Though for no other cause, yet for this; that posterity may know we have not loosely through silence permitted things to pass away as in a dream, there shall be for men’s information extant thus much concerning the present state of the Church of God amongst us, and their careful endeavour which would have upheld the same.[22]

We hope that we are heard.

[1] Richard Hooker, Of the Laws of Ecclesiastical Polity, in W. Speed Hill (ed.), The Folger Library Edition of the Works of Richard Hooker (The Belknap Press of Harvard University Press, 1977), V.8

[2] W. David Neelands, “Hooker on Scripture, Reason, and ‘Tradition’,” in A. S. McGrade (ed.), Richard Hooker and the Construction of Christian Community (Medieval & Renaissance Texts and Studies, 1997), 75

[3] Hooker, Laws, I.12.2

[4] Hooker, Laws, I.11.4

[5] Hooker, Laws, I.7.4

[6] Neelands, “Hooker on Scripture, Reason, and ‘Tradition’,” 89

[7] Nigel Voak, Richard Hooker and Reformed Theology: A Study of Reason, Will, and Grace (Oxford University Press, 2003), 251 – 265; W. J. Torrance Kirby, Richard Hooker: Reformer and Platonist (Ashgate, 2005), 1 – 28

[8] Hooker, Laws, I.1.3

[9] John Calvin, Institutes of the Christian Religion, ed. John McNeil (Westminster/John Knox, 2006), IV.XX.32; a thoughtful account of Calvin’s theology of revolution may be found in Roland Boer, Political Grace: The Revolutionary Theology of John Calvin (Westminster/John Knox, 2009)

[10] John Spenser, “To the Reader,” in Folger Library Edition, vol. I, 346 & 348

[11] Conrad Russell, The Causes of the English Civil War (Clarendon Press, 1990)

[12] Helpful background may be found in Kirby, Richard Hooker: Reformer and Platonist, 23 – 28; W. J. Torrance Kirby, Richard Hooker’s Doctrine of the Royal Supremacy (E. J. Brill, 1990), 80 – 86; Daniel Eppely, Defending Royal Supremacy and Discerning God’s Will in Tudor England (Ashgate, 2007), 168 – 172

[13] Hooker, Laws, III.2.2

[14] Notably, Hooker seems to have had no conception of morality as a separate category for consideration.  Any attempt to use his theology in the construction of a moral theology (whether “liberal” or “conservative”) is thus problematic as it forces upon him a category that he did not use.
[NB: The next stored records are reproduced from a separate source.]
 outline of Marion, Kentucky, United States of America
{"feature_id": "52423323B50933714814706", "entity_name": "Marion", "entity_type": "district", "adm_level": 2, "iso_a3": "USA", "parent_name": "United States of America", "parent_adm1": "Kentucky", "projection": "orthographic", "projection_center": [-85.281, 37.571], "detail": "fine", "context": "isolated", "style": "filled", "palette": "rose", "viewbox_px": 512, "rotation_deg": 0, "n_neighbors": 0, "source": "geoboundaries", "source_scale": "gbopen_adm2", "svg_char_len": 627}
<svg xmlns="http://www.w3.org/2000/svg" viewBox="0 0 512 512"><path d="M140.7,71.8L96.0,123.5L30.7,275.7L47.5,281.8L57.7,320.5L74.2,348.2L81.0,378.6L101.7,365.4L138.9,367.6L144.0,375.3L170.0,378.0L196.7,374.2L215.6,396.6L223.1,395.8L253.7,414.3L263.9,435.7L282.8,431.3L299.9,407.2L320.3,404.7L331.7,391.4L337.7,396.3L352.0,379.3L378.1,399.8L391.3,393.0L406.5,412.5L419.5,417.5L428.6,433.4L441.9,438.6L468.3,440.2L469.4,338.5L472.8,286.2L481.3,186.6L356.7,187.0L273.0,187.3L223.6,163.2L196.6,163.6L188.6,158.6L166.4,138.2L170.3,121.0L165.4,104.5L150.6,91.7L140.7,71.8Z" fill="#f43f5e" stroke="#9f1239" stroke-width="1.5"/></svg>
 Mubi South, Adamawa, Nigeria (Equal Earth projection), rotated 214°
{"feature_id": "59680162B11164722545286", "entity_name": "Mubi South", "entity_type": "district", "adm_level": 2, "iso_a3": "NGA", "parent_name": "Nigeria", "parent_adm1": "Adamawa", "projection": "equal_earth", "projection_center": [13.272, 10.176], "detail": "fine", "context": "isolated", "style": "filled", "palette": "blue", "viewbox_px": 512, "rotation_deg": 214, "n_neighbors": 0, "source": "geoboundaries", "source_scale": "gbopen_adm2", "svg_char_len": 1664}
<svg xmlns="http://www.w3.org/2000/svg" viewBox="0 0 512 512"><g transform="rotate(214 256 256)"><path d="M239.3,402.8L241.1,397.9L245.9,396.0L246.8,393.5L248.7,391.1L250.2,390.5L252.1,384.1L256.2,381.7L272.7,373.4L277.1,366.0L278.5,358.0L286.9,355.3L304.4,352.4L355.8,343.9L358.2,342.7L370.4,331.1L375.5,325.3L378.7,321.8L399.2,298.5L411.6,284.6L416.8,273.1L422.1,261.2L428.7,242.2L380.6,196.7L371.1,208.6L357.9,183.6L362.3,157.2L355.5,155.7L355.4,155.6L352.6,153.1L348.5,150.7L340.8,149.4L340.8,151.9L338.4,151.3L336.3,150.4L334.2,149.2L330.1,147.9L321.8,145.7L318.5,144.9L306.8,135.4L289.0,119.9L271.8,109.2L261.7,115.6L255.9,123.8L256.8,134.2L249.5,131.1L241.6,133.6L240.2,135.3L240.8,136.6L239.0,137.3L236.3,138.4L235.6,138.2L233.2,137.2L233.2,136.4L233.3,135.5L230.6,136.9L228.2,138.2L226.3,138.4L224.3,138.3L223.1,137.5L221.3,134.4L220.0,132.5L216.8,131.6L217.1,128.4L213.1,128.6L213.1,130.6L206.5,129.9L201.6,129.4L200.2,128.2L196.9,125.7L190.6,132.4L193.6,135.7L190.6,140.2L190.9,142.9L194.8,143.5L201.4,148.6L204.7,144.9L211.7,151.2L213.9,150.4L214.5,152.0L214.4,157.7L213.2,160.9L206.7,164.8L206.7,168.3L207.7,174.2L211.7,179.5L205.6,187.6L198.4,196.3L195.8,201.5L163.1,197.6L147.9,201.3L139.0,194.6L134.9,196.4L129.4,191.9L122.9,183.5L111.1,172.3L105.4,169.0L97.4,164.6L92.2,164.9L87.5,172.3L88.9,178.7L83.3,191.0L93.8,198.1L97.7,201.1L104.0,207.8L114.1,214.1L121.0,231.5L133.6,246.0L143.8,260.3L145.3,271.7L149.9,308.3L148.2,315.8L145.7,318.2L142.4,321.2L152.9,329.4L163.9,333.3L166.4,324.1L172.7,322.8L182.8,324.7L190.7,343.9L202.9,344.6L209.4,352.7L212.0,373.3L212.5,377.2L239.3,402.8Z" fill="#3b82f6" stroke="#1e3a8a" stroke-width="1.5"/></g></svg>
[15] Hooker, Laws, III.9.2

[16] Hooker, Laws, III.8.4

[17] Hooker, Laws, III.8.6

[18] Hooker, Laws, III.8.9

[19] Ibid.

[20] Hooker, Laws, V.8.2

[21] Hooker, Laws, II.7.1

[22] Hooker, Laws, Preface, 1.1



  1. Hello and good afternoon. Just came across your blog. Really enjoyed the read. I look forward to future posts. Hope you don’t mind, but I wanted to tell you about my own blog.

    I’m an aspiring clergy-writer who’s new to the Anglican tradition, and am trying to find Anglican readers. The title of my blog is “Musings of a Hard-Lining Moderate: The assorted thoughts of an evangelical Anglican.” I write about theology, culture, politics, movie/book reviews, pet theories… anything that’s on my mind. Right now I’m doing a series on the doctrine of Scripture, which was prompted by the crisis in the global communion. I also recently wrote a post on the value of the christian calendar.
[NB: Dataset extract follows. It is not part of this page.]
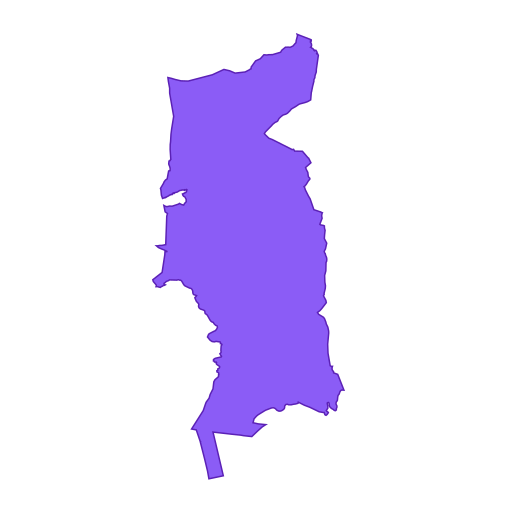 Chamula, Chiapas, Mexico (orthographic projection), rotated 257°
{"feature_id": "50627088B50895209283285", "entity_name": "Chamula", "entity_type": "district", "adm_level": 2, "iso_a3": "MEX", "parent_name": "Mexico", "parent_adm1": "Chiapas", "projection": "orthographic", "projection_center": [-92.726, 16.817], "detail": "fine", "context": "isolated", "style": "filled", "palette": "violet", "viewbox_px": 512, "rotation_deg": 257, "n_neighbors": 0, "source": "geoboundaries", "source_scale": "gbopen_adm2", "svg_char_len": 6071}
<svg xmlns="http://www.w3.org/2000/svg" viewBox="0 0 512 512"><g transform="rotate(257 256 256)"><path d="M280.7,168.3L277.7,167.4L261.1,160.8L256.1,150.1L254.2,150.2L250.4,152.2L249.3,152.2L248.6,151.7L248.2,153.5L247.6,154.3L246.9,155.8L247.4,156.7L247.7,158.2L248.2,159.4L248.0,160.0L248.3,161.1L249.0,160.1L250.0,160.2L250.8,162.0L251.4,162.8L251.7,165.4L252.2,166.2L250.3,173.5L250.4,174.6L250.3,175.3L249.7,176.0L249.4,177.1L248.4,177.9L244.2,179.2L242.9,180.0L239.7,184.0L238.9,185.5L237.9,186.1L236.7,186.4L235.5,186.4L234.6,186.2L233.4,186.2L232.4,186.6L230.8,189.2L230.1,188.6L229.3,187.1L228.4,187.1L225.2,187.7L222.8,189.1L221.8,189.4L220.1,188.7L219.0,188.7L217.8,189.1L216.8,190.0L214.9,193.0L213.9,193.7L211.9,193.5L211.3,193.6L210.0,194.8L209.1,195.3L203.9,196.8L202.5,197.5L201.5,198.4L201.0,199.4L199.4,199.9L197.5,201.1L196.9,202.2L196.4,202.4L195.2,202.4L193.8,201.4L192.5,199.8L192.3,199.2L192.1,198.0L190.8,192.9L190.1,192.0L188.0,190.5L184.3,192.3L182.5,194.0L181.7,196.1L181.7,197.0L181.8,197.8L180.7,200.6L180.5,201.6L179.3,201.9L178.6,201.6L178.0,202.7L177.6,202.9L177.1,202.7L176.4,201.9L173.2,200.9L171.6,200.5L170.3,200.4L169.7,200.1L168.9,198.8L167.2,199.3L166.5,199.7L165.9,199.8L165.5,199.5L165.5,194.6L165.5,193.5L165.3,192.6L164.7,191.3L163.9,191.2L163.4,190.9L162.9,191.5L162.1,191.7L161.8,192.2L161.6,193.4L160.9,193.6L160.4,193.1L159.8,193.1L159.0,193.5L156.9,195.4L156.3,195.7L155.5,195.4L154.9,194.7L154.7,193.5L154.0,193.2L153.4,193.2L153.0,192.0L151.8,191.9L151.0,193.0L150.6,193.3L149.9,193.2L149.2,192.9L148.9,193.1L148.3,192.7L146.9,192.3L144.7,188.2L142.9,186.6L136.2,184.2L131.4,180.2L128.0,178.3L125.0,174.8L124.0,174.0L117.2,169.8L101.9,154.3L100.0,158.7L89.1,159.8L87.9,159.9L87.7,160.2L87.1,159.9L69.6,160.3L57.2,160.4L49.5,160.0L49.2,174.7L94.1,174.5L87.6,192.9L84.9,200.8L83.8,203.3L81.0,211.3L85.1,218.2L88.1,223.7L89.5,227.6L91.9,220.5L94.2,215.6L97.8,217.5L99.9,220.5L100.8,222.3L103.2,229.4L103.6,230.7L104.4,236.5L104.4,237.7L104.2,238.9L103.3,240.2L102.2,241.0L101.1,241.6L100.5,242.3L99.7,243.4L99.4,244.9L99.5,246.2L100.3,248.4L101.0,249.2L101.6,249.7L103.3,250.2L103.8,250.6L104.6,251.7L104.5,253.2L103.7,254.3L103.5,255.0L103.1,256.9L103.1,259.3L102.9,261.3L103.0,263.8L104.1,264.3L99.7,269.6L96.5,274.4L90.0,282.5L88.2,286.8L88.2,287.2L86.1,287.4L85.5,287.7L85.0,288.4L85.6,289.7L87.1,291.3L87.3,291.3L88.4,290.5L88.8,290.0L89.6,289.7L90.0,290.1L91.6,291.8L94.0,292.2L95.7,292.2L96.6,292.3L96.9,292.5L97.1,293.4L96.9,293.8L95.9,294.1L93.7,293.8L92.7,293.9L91.6,294.4L90.3,295.4L89.0,296.9L88.1,297.4L87.7,297.9L87.4,298.7L88.0,299.7L88.9,299.8L90.6,300.9L91.8,301.1L93.6,300.7L94.4,300.8L95.6,301.3L96.1,301.8L96.3,302.2L97.2,302.9L100.2,303.9L101.7,304.6L102.8,306.0L104.8,307.2L105.7,308.1L106.0,308.8L106.1,309.5L105.5,311.5L122.3,309.0L124.7,305.3L125.6,305.6L128.0,304.6L129.9,304.9L131.3,305.7L131.5,304.6L132.4,303.6L145.1,304.3L154.0,306.0L164.5,309.5L166.6,309.9L170.5,310.0L174.0,309.2L175.8,309.2L179.4,308.7L181.1,308.0L185.1,303.9L187.2,303.2L188.4,306.0L190.1,308.4L194.7,314.0L197.1,314.1L201.6,312.9L202.3,312.9L203.2,313.8L204.2,313.9L208.8,316.2L211.4,317.0L215.0,317.2L221.6,318.5L225.8,320.7L234.0,322.8L235.1,323.7L237.1,324.3L238.8,324.4L240.9,324.0L242.8,324.0L243.5,323.6L245.2,323.5L247.3,325.3L252.6,327.8L257.6,326.5L261.2,327.6L265.5,329.1L267.8,329.0L270.0,329.4L270.6,328.6L271.8,325.9L272.5,325.3L277.9,328.9L280.3,329.0L282.6,329.9L283.2,330.4L283.9,329.3L284.2,329.2L288.1,322.8L299.5,321.6L302.6,320.6L309.2,319.0L311.5,318.8L312.8,318.4L313.1,319.3L314.6,321.2L317.3,323.8L318.7,325.7L319.2,325.9L319.7,325.9L321.2,325.0L322.0,324.9L325.8,325.3L328.8,324.5L331.1,324.2L334.5,330.5L339.5,329.3L340.1,328.7L347.6,324.8L349.5,317.3L351.5,316.6L351.5,315.1L351.8,314.9L365.7,298.2L367.9,295.0L372.4,292.1L373.4,291.7L374.8,293.1L379.9,301.1L380.3,301.4L381.9,304.7L382.2,306.4L382.6,307.4L384.8,309.4L386.3,311.9L387.3,314.2L387.5,316.9L388.0,318.7L389.7,321.5L391.3,323.6L392.8,328.5L393.9,331.3L394.3,332.5L394.5,338.4L394.8,341.0L395.8,344.4L403.3,346.8L403.4,347.0L408.5,349.3L413.4,351.8L414.7,352.0L416.5,353.5L417.2,353.6L419.0,354.4L421.7,356.1L424.3,356.8L437.5,361.9L439.2,361.5L439.3,360.7L439.5,360.6L440.1,361.3L441.5,361.2L443.0,360.6L443.1,359.7L442.8,359.3L442.8,359.1L443.5,358.7L443.9,358.9L445.2,358.0L445.4,358.0L446.3,356.9L447.1,356.5L447.2,356.2L447.3,356.3L447.4,356.9L448.8,357.6L450.3,357.7L451.2,357.6L451.9,357.1L453.2,357.4L453.0,358.2L453.8,358.4L454.3,358.4L462.8,345.9L461.4,346.0L457.0,343.7L454.8,342.9L454.3,342.0L452.3,339.3L451.6,336.1L452.1,335.1L452.8,331.6L450.7,327.4L449.0,325.8L448.5,317.4L449.3,313.6L449.4,311.8L450.3,309.0L447.2,304.5L446.2,299.5L441.2,293.8L439.5,293.3L439.5,292.7L438.9,291.3L437.8,287.0L437.8,286.4L438.9,276.8L442.4,272.0L445.0,266.7L442.4,254.2L441.7,229.3L443.5,222.4L446.1,217.1L448.1,213.6L449.7,210.3L445.8,209.9L438.9,209.6L434.1,208.5L410.6,207.2L398.8,202.4L393.9,200.6L386.7,198.5L383.9,197.5L379.0,196.3L369.2,194.7L369.0,194.2L368.3,193.9L368.1,192.6L365.5,191.7L364.2,191.7L363.7,191.9L360.9,192.1L358.5,191.5L358.5,190.0L351.4,186.9L351.1,186.7L350.4,184.9L348.9,183.1L347.6,182.2L343.3,178.1L341.8,178.2L336.6,177.5L333.1,177.9L333.5,180.6L333.2,180.6L333.4,181.6L333.6,181.7L334.3,184.6L334.8,185.3L334.7,186.0L335.0,186.5L334.8,187.0L335.1,187.5L334.8,188.2L335.8,188.9L335.8,189.2L335.4,189.7L335.3,190.1L335.7,190.9L336.0,190.7L336.0,193.6L337.0,196.6L336.8,197.6L337.0,198.9L336.6,199.8L336.7,201.8L336.1,200.5L336.1,201.7L336.5,202.9L336.5,203.2L336.1,203.6L334.3,202.7L333.7,201.9L333.8,201.1L333.5,200.9L333.3,200.6L333.3,199.7L333.1,199.5L333.0,198.3L331.7,198.4L330.5,198.9L329.5,200.0L326.7,200.7L325.4,200.3L324.7,200.3L323.7,199.0L323.5,198.4L321.9,197.0L322.8,195.2L324.5,193.2L324.0,192.2L323.4,185.5L324.1,183.0L324.1,180.8L324.4,179.4L326.0,177.6L319.5,177.4L317.3,179.3L314.9,178.0L287.4,170.6L287.5,166.8L288.0,164.2L288.0,162.6L288.3,161.3L286.2,162.8L284.2,165.4L282.6,167.8L281.7,168.8L280.2,170.7L280.7,168.3Z" fill="#8b5cf6" stroke="#5b21b6" stroke-width="1.5"/></g></svg>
    Anyway, I don’t know if you’d be interested, but here’s the link: Have a great day.

    Grace & Peace,


    Comment by Carson T. Clark — December 7, 2010 @ 6:43 pm | Reply

  2. Carson –

    Any blog entitled “Musings of a Hard-Lining Moderate” is surely worth checking out. I love your statement about liturgy: “I’d rather be bored than annoyed.” I confess, however, that I don’t find it boring.

    Welcome to this blog. Not much goes on here, although I occasionally post things that I have written and posted elsewhere.

    I look forward to perusing your blog.